WHAT YOU WILL DO. Starting at the line below that contains "26: (329, 184, 0.58)" and ending at the line that contains "42: (39, 5, 2.10)", retype each line exactly as it stands, but omit the pictures.

MATERIAL PROVIDED.

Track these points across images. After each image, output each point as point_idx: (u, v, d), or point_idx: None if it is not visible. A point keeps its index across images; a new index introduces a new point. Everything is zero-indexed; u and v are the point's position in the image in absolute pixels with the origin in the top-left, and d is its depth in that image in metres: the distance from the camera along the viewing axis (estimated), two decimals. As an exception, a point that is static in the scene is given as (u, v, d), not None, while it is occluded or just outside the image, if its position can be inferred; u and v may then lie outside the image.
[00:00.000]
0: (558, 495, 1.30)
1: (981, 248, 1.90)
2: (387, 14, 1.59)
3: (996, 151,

...

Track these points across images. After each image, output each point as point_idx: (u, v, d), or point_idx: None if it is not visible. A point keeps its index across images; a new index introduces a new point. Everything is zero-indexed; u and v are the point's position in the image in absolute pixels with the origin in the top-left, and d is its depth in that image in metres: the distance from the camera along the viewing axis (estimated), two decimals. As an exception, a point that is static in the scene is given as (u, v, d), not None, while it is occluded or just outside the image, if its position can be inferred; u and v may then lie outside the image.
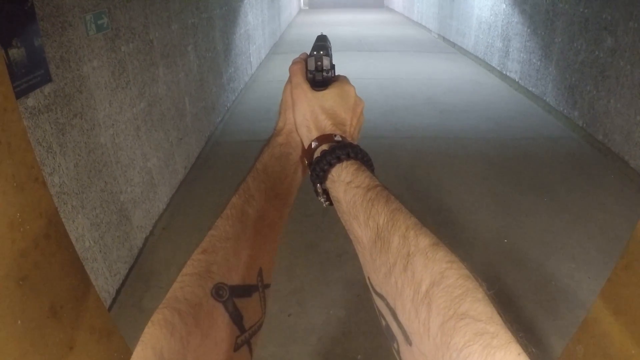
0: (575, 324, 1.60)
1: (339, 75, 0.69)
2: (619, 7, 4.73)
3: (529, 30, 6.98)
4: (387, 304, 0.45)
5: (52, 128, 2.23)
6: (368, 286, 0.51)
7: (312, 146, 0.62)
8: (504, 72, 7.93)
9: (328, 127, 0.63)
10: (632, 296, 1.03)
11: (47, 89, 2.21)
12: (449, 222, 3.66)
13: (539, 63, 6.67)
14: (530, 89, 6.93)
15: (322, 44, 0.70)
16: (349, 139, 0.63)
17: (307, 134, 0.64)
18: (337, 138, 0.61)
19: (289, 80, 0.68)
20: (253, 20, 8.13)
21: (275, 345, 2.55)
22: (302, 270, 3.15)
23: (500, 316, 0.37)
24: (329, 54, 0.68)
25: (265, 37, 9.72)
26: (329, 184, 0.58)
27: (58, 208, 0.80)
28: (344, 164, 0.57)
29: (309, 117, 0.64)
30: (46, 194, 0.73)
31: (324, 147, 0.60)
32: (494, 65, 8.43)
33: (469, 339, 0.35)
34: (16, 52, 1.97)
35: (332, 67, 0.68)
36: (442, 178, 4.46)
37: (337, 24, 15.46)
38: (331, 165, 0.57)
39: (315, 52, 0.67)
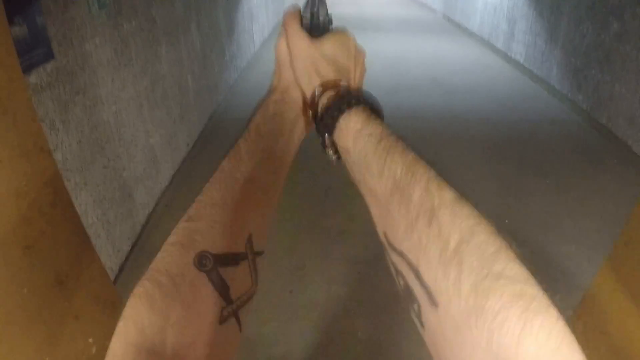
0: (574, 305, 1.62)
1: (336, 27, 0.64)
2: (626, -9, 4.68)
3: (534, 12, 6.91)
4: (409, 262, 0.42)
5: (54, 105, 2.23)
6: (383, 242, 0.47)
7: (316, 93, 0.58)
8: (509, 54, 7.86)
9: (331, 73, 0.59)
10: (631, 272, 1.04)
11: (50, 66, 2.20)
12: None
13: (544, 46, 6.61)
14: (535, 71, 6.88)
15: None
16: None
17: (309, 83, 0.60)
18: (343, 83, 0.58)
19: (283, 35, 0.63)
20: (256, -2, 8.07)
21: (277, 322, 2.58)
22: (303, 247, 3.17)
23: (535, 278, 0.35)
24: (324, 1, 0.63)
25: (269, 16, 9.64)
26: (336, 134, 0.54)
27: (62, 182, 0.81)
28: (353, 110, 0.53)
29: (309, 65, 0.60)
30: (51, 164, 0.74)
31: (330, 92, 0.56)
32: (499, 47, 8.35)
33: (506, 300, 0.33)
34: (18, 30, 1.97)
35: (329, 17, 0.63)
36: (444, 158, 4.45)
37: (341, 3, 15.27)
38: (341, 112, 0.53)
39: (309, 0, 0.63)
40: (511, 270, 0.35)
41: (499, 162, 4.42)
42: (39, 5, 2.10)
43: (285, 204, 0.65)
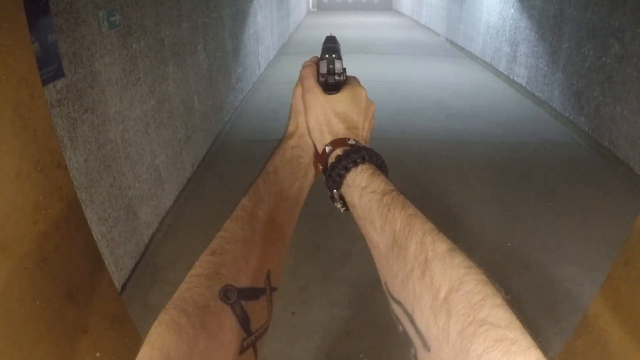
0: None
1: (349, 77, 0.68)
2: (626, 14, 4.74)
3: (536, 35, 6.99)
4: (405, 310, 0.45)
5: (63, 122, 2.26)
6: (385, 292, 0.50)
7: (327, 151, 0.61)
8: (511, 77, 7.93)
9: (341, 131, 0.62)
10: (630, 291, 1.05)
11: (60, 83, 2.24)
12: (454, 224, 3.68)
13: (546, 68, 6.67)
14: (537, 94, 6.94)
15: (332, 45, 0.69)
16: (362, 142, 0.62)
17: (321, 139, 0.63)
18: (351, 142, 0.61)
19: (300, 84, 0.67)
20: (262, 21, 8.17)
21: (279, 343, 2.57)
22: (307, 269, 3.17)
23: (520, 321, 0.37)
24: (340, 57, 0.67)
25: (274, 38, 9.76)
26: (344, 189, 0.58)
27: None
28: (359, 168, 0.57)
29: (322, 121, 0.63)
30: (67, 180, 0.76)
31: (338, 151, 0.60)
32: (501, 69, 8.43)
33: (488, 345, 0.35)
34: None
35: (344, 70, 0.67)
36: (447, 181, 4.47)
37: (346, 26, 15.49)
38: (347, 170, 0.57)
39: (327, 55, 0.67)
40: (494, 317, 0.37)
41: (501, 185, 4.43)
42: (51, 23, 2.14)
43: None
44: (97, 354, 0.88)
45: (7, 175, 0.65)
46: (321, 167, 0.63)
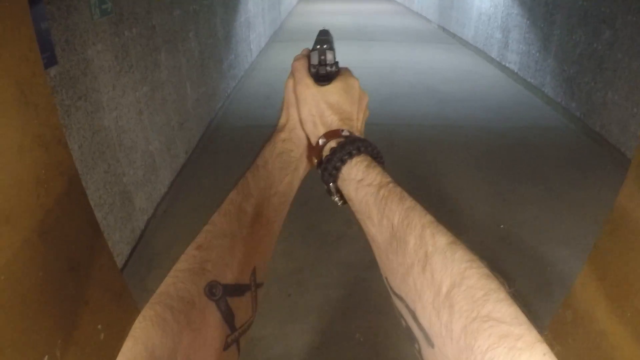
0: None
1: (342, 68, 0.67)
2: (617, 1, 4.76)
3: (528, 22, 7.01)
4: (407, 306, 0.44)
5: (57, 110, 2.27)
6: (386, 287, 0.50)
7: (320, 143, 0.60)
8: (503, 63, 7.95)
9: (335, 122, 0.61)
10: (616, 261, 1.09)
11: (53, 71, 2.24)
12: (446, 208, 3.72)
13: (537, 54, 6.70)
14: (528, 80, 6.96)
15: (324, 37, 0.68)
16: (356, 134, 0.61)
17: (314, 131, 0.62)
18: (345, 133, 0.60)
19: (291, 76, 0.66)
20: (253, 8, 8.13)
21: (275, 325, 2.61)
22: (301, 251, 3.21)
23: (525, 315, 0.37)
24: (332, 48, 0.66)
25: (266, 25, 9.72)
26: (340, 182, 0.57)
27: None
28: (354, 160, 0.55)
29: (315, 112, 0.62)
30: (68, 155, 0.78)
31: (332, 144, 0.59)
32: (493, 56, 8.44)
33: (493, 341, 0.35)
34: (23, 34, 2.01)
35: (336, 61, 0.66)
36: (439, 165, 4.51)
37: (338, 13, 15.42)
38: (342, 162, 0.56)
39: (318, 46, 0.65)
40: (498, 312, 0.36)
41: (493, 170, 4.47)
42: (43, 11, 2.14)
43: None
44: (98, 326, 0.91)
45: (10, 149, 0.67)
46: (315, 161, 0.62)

EXERCISE SOLUTION.
26: (329, 184, 0.58)
27: (58, 208, 0.80)
28: (344, 164, 0.57)
29: (309, 117, 0.64)
30: (46, 194, 0.73)
31: (324, 147, 0.60)
32: (494, 65, 8.43)
33: (469, 339, 0.35)
34: (16, 52, 1.97)
35: (332, 67, 0.68)
36: (442, 178, 4.46)
37: (337, 24, 15.46)
38: (331, 165, 0.57)
39: (315, 52, 0.67)
0: (574, 305, 1.62)
1: (336, 27, 0.64)
2: (626, -9, 4.68)
3: (534, 12, 6.91)
4: (409, 262, 0.42)
5: (54, 105, 2.23)
6: (383, 242, 0.47)
7: (316, 93, 0.58)
8: (509, 54, 7.86)
9: (331, 73, 0.59)
10: (631, 272, 1.04)
11: (50, 66, 2.20)
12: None
13: (544, 46, 6.61)
14: (535, 71, 6.88)
15: None
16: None
17: (309, 83, 0.60)
18: (343, 83, 0.58)
19: (283, 35, 0.63)
20: (256, -2, 8.07)
21: (277, 322, 2.58)
22: (303, 247, 3.17)
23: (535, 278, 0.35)
24: (324, 1, 0.63)
25: (269, 16, 9.64)
26: (336, 134, 0.54)
27: (62, 182, 0.81)
28: (353, 110, 0.53)
29: (309, 65, 0.60)
30: (51, 164, 0.74)
31: (330, 92, 0.56)
32: (499, 47, 8.35)
33: (506, 300, 0.33)
34: (18, 30, 1.97)
35: (329, 17, 0.63)
36: (444, 158, 4.45)
37: (341, 3, 15.27)
38: (341, 112, 0.53)
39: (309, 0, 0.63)
40: (511, 270, 0.35)
41: (499, 162, 4.42)
42: (39, 5, 2.10)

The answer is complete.